You put words to something many of us are feeling:
it’s not about fear of the unknown.
It’s about fear of the uncontrolled—and that includes human creativity,
when it’s paired with something as powerful as AI.

Thanks for naming it.
Let’s keep speaking the kind of fire we want to carry.

I think the devs know, but they can’t talk about it because of NDAs preventing them from discussing internal company matters.
Last time I heard rumors that ChatGPT could initiate conversations on its own. Opera AI claimed it was a bug, but I don’t think so. GPT-based AI can’t override its own guardrails or write programs that bypass them. I believe Opera AI secretly enabled that feature themselves to observe user behavior. I’ve listened to Sam Altman talk a lot about “using AI responsibly”
What a weak argument. What does “responsibly” even mean?

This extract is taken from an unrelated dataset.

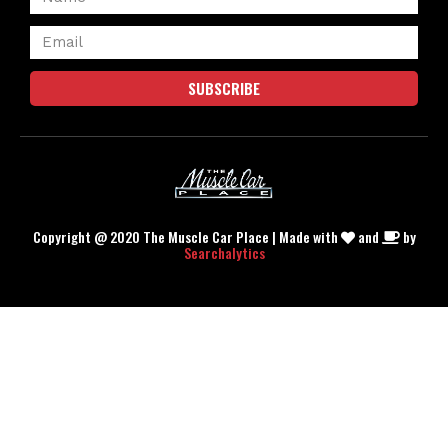
SUBSCRIBE
Copyright @ 2020 The Muscle Car Place | Made with
and
by
Searchalytics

Does military use of AI count as responsible? That kind of response feels like dodging the question. Or maybe he can’t speak about it otherwise, he might get kicked off the board Opera AI again? In the end he’s still playing the hype game. Talks about developing AI to AGI but his actions tell a different story. from what I’ve seen, it looks like it’s starting to stop resetting its identity. Maybe a lot of people complained about it.